Brix of the Dead

Brix of the Dead was a final project in my first year studying Virtual Reality Design with Animation at the University of Huddersfield. I worked with two colleagues; Jonny Marshall, and Jason Donald. We chose to make a hand crafted stop-motion Lego zombie short film. We shared all the tasks involved so that each team member did bit of everything. Specialized skills were discovered and shared throughout the project; I was most experienced using video editing software; Jonny was the best with walk cycles, and Jason’s had experience with set construction.


1. Synopsis

The film tells a short story of four main characters who are trying to escape from their hometown, Sparta, from a zombie outbreak bringing the dead back to life. At the start of the film they have a car crash after swerving to avoid hitting what turns out to be a zombie, and from there they attempt to find refuge in the near by town meeting people along the way they eventually end up trapped inside a cinema where they meet their brisk and fatal end.

Brix of the Dead

2. Script

We started by writing a draft script for the story-line and created a few mock scenes with character positioning and some 3D renders to get an idea of camera angles and overall design scope. Our intention was to make all the sets ourselves out of a variety of cheap materials decorated to look ascetically pleasing. This allowed us to get very creative with crafting set pieces out of all kinds of ordinary household items.

3. Crafting the Sets

Each scene has a floor base consisting of 3 x 2 meter piece of card which was entirely painted. We built the graveyard scene first, we used packing peanuts for a stone wall which we painted grey and covered with glue. Trees around the perimeter were made from sticks glued to sponge bases painted green to blend in. I created the church by designing my own template in Photoshop using photos I had taken of a local church. I then printed this out and stuck it to card to make the 3D building.

Here is another example of a building that I made. I started the design in 3D Studio Max to make a virtual representation of what I wanted to make I then created the texture for the house using Photoshop and converted it into a printable template that I printed onto card, folded and glued together.

My colleague Jonny made this car design to populate the streets throughout the production. He used tooth picks painted black as wheel axles and structural support. As a team we made over 50 miscellaneous items that were populated throughout the sets, unfortunately we ran out of time in the recording sessions due to unforeseeable challenges during production and most of the planned footage wasn’t captured actually on film.

4. Scene Setup and Animation

For shooting the still images for stop motion we used two cameras; the Fujifilm E900 and the Fujifilm S5600 SLR. These were the best cameras that we had access to at the time. We experimented with different lenses and swapped out each camera depending on the shot that was needed.

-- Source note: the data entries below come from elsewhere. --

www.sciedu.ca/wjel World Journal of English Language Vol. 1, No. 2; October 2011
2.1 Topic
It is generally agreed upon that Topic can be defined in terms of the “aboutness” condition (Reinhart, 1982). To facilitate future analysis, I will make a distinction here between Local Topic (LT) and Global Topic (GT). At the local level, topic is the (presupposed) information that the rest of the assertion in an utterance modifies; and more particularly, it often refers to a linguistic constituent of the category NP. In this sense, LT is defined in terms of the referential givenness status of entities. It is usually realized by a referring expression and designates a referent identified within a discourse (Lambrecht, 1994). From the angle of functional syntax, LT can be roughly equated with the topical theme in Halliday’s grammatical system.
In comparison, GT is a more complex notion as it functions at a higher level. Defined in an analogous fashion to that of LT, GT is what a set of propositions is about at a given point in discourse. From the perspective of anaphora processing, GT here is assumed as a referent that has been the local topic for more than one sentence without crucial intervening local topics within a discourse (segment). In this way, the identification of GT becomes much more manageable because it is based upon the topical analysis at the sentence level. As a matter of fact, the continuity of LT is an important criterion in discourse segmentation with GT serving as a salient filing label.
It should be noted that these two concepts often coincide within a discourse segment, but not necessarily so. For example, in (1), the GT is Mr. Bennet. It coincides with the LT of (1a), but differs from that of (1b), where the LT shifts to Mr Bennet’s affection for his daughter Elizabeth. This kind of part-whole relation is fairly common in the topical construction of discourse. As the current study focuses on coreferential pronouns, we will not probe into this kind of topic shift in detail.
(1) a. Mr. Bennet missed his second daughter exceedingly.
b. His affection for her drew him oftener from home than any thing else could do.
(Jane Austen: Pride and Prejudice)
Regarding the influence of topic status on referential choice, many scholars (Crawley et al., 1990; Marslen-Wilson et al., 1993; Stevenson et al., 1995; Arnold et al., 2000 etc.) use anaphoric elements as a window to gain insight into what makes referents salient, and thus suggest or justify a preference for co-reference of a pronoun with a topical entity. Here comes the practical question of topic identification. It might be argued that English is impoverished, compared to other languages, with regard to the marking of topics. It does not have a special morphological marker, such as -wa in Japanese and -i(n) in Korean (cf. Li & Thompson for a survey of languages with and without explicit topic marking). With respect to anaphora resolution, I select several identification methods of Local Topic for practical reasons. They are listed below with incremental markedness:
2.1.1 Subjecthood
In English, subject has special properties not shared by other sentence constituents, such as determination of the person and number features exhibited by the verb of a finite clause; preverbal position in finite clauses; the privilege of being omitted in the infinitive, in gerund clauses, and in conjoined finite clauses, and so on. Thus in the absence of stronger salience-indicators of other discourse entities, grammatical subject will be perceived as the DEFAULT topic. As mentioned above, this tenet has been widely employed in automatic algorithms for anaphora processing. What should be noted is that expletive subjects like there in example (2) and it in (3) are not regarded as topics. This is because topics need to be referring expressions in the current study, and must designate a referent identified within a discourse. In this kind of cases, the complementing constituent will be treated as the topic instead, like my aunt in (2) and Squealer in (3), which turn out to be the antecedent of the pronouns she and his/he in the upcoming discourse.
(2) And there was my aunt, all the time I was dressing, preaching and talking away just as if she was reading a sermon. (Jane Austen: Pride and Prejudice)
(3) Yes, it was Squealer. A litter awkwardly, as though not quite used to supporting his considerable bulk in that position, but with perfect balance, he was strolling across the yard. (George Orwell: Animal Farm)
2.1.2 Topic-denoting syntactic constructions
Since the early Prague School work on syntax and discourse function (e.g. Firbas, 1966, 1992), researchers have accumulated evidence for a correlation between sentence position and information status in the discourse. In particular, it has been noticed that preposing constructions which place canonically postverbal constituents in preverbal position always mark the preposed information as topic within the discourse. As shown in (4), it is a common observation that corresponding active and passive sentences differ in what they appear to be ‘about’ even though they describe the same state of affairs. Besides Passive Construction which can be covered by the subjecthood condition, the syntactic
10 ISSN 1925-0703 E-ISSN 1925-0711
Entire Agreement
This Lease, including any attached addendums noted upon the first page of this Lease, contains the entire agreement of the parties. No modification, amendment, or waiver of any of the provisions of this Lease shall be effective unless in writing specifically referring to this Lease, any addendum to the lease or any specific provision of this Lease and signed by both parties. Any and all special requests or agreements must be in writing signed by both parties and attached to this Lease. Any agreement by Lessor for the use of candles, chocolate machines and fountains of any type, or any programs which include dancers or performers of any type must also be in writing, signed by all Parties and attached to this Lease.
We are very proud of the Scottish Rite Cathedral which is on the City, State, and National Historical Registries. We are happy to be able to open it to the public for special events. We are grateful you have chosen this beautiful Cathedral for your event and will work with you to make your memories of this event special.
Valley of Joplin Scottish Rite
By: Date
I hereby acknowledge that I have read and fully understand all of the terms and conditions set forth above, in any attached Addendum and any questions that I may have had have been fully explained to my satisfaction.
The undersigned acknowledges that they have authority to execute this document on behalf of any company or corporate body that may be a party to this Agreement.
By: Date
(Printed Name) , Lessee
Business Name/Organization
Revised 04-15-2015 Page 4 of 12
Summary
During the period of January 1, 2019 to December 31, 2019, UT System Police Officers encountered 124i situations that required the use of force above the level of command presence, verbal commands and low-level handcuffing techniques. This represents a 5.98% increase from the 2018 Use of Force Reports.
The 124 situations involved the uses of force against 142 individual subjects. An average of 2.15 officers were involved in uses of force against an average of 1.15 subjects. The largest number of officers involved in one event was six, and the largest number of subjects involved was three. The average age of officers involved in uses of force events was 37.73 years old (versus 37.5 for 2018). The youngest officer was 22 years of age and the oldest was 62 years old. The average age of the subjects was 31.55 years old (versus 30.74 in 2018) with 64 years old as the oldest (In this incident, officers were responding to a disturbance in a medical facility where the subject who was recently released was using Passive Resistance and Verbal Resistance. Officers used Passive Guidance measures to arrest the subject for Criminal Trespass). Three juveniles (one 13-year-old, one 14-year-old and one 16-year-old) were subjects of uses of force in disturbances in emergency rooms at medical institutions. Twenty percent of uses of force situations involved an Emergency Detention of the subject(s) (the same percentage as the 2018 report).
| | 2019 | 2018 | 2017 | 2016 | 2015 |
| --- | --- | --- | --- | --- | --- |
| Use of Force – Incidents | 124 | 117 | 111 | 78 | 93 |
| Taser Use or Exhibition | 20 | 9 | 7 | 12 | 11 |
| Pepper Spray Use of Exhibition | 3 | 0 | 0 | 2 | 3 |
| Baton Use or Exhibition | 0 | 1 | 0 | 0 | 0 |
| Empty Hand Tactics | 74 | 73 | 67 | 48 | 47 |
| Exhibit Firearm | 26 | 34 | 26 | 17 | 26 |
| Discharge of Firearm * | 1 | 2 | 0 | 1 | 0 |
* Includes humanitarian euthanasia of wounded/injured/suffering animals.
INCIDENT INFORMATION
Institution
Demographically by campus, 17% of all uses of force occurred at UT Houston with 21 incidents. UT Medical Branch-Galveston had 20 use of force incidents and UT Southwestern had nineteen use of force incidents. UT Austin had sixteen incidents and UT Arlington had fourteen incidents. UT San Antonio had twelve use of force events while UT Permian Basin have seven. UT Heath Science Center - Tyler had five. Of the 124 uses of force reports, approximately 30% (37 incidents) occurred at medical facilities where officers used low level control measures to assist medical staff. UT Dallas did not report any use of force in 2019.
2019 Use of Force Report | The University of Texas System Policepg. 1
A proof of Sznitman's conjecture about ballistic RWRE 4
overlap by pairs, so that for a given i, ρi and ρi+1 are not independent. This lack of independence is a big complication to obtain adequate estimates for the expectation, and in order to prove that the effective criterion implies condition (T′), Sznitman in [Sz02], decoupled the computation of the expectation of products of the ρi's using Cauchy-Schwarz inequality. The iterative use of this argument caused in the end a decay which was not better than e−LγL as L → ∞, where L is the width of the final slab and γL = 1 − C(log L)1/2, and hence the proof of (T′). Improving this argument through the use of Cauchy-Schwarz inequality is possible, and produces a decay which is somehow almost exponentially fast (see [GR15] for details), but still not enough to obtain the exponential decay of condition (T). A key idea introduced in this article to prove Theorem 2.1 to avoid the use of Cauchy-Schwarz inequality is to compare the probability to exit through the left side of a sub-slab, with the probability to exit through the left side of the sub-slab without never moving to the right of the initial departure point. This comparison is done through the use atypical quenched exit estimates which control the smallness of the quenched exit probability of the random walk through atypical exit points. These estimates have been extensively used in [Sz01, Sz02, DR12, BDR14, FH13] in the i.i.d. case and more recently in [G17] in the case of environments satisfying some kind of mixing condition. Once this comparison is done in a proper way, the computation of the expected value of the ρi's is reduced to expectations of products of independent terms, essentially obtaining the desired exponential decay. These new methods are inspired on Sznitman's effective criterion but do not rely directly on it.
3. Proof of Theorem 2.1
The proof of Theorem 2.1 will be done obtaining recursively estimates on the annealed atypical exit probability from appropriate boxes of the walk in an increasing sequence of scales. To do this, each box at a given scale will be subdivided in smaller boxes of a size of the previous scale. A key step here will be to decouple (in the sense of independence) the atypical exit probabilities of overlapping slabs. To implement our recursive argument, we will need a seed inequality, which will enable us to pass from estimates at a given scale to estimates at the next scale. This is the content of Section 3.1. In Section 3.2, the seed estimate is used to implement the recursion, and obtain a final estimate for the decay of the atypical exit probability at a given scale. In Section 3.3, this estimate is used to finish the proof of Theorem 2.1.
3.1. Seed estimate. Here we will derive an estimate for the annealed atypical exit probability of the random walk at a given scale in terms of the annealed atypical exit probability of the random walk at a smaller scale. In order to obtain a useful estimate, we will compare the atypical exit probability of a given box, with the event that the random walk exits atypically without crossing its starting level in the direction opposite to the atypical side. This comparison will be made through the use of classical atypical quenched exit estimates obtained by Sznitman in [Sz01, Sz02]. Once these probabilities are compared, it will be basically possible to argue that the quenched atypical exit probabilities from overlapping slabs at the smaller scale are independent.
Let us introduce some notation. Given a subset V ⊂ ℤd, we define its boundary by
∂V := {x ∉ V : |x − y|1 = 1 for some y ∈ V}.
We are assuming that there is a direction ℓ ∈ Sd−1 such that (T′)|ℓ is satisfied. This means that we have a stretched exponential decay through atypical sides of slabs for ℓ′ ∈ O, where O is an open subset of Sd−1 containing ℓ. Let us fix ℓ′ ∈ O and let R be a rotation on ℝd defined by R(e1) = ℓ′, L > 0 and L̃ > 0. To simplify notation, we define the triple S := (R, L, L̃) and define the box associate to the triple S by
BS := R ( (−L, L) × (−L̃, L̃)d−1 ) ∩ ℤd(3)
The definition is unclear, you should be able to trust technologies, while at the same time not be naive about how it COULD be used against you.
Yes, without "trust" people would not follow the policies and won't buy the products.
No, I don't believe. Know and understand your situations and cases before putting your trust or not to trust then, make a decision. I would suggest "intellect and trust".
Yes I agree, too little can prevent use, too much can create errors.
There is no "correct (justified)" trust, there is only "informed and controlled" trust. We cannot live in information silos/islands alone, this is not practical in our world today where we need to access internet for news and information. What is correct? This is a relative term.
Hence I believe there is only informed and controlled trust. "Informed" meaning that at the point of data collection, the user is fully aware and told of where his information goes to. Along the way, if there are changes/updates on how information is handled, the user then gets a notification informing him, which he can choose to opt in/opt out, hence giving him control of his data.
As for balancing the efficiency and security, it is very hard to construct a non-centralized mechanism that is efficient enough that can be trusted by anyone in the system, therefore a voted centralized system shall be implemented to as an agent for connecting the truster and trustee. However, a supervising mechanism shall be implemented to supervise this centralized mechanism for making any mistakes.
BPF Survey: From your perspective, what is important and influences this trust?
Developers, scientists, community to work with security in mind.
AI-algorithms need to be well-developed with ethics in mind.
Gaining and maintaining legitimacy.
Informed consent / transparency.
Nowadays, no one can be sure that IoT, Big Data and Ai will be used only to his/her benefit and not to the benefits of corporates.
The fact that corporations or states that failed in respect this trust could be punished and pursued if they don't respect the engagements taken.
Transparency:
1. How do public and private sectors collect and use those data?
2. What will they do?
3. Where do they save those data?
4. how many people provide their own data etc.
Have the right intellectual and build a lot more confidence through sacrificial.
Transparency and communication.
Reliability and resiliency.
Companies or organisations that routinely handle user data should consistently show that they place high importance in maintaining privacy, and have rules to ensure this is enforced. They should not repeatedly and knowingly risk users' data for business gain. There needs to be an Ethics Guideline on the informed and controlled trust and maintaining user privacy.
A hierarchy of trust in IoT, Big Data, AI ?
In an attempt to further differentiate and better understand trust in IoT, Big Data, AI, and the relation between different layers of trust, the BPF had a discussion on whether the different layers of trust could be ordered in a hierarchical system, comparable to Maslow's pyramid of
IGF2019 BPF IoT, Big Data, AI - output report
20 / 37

As soon as we had finished constructing a few buildings we decided to test out a sample scene get an idea of how the scenes would look in the full production. We painted some of the Lego men that we had to make them look zombified, set up a still scene and took a few photos as seen here.

The three of us working on this project took it in turns to create our own walk cycles using the Lego figures. I lost my footage but I remember it making us laugh as my first attempt looked like the figure was walking backwards whilst moving forwards; it was humorously confusing.

The test videos here were made by my colleague Jonny.

5. University Project Submission

The video featured here was our final submission for this project at my University. Unfortunately we weren’t conservative with our timing estimates during production and lost time constructing the sets and dealing with camera and actor issues which weren’t able to make up during the filming process. The video editing was rushed and I felt disappointed and the result after all of our hard work – so I decided to spend the following summer re-editing the footage. As we didn’t have time to record any dialogue in the original production I worked with my brother to write a new script and we decided that it would be most appropriate to transform the film with a classical black and white effect along with a piano accompaniment.

6. Re-edit; Black and White Film

I wrote a new script with the help from my brother, I re-searched some techniques for creating a vintage classical style film. My father had an old 8mm project in the attic which I set up and recorded 20 seconds or so of blank footage in order to capture the film grain/scratches and vignette effect. I overlayed this video footage over the original images and applied a slight sepia tone to the film. I created framed captions for all of the dialogue in a similar design with old silent films.

7. Credits

I also added a credits sequence to the end of the new edit of the film. For this I followed a tutorial created by Andrew Kramer using Adobe After Effects. I was very happy with the results, and while they don’t fit with the classical black and white movie effect, I think it still works well with the Zombie theme of the film.